Problem details: Search the data for the word "Silkscreen". Reproduce every line where it is found.

Given records:
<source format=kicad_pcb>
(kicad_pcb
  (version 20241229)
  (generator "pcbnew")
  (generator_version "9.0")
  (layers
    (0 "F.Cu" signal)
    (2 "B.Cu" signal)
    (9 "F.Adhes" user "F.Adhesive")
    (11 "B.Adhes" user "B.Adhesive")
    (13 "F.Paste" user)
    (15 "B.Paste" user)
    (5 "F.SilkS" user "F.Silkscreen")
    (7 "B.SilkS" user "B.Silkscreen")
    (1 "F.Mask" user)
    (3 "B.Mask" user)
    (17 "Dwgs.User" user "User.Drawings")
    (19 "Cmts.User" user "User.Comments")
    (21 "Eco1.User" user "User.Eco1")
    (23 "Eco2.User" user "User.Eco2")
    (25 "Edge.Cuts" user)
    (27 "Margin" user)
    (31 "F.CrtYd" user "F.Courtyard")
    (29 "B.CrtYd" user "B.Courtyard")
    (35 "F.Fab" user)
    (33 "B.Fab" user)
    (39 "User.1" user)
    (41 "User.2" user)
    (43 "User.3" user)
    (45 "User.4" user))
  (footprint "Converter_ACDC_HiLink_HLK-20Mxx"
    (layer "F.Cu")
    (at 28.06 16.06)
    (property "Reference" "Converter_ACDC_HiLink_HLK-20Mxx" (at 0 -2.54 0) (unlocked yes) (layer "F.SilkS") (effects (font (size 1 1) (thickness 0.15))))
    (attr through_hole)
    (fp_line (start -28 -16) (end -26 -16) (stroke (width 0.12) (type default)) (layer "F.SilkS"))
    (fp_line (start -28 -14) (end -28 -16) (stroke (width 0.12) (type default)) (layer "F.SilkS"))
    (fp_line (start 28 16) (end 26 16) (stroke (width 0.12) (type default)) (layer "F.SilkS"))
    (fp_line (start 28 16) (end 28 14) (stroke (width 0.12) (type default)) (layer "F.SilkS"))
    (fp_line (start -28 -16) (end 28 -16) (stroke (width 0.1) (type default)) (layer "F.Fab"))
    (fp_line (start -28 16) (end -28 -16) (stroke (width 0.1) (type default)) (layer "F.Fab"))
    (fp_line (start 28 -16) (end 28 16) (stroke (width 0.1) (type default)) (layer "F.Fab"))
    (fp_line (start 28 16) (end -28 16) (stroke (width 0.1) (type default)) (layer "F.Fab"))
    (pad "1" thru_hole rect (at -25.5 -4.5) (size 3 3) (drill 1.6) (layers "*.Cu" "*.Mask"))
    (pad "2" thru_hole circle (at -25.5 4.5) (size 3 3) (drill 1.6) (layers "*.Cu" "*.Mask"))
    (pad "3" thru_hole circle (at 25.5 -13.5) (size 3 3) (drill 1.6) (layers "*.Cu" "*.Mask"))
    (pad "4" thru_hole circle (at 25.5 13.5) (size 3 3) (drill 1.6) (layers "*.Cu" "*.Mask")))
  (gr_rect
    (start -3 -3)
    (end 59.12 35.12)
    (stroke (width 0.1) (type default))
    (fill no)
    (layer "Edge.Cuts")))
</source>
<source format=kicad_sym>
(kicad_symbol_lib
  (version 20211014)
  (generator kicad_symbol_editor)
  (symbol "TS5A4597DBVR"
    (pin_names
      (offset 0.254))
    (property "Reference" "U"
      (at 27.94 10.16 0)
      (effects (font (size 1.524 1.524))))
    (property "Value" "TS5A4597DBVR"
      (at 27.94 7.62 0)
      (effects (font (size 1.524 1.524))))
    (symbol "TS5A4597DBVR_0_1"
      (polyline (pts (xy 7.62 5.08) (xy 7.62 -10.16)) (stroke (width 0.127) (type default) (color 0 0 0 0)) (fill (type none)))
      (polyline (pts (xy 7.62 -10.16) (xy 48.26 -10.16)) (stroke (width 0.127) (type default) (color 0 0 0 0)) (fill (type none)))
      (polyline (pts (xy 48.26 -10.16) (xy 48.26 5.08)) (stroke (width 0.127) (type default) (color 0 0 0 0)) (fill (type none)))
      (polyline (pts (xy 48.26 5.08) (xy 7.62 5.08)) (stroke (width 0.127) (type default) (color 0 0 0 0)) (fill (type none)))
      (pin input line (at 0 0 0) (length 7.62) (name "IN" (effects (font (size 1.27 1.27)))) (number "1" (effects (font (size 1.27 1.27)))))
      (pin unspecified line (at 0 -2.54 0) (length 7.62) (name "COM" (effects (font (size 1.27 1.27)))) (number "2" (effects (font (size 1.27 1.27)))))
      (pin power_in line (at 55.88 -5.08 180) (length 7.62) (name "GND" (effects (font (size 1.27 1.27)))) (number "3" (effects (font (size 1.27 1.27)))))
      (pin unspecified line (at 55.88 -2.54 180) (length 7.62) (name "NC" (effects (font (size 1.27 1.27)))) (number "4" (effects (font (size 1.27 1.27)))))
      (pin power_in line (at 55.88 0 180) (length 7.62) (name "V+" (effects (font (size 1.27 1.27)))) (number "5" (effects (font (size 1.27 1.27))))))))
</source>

Answer space:
    (5 "F.SilkS" user "F.Silkscreen")
    (7 "B.SilkS" user "B.Silkscreen")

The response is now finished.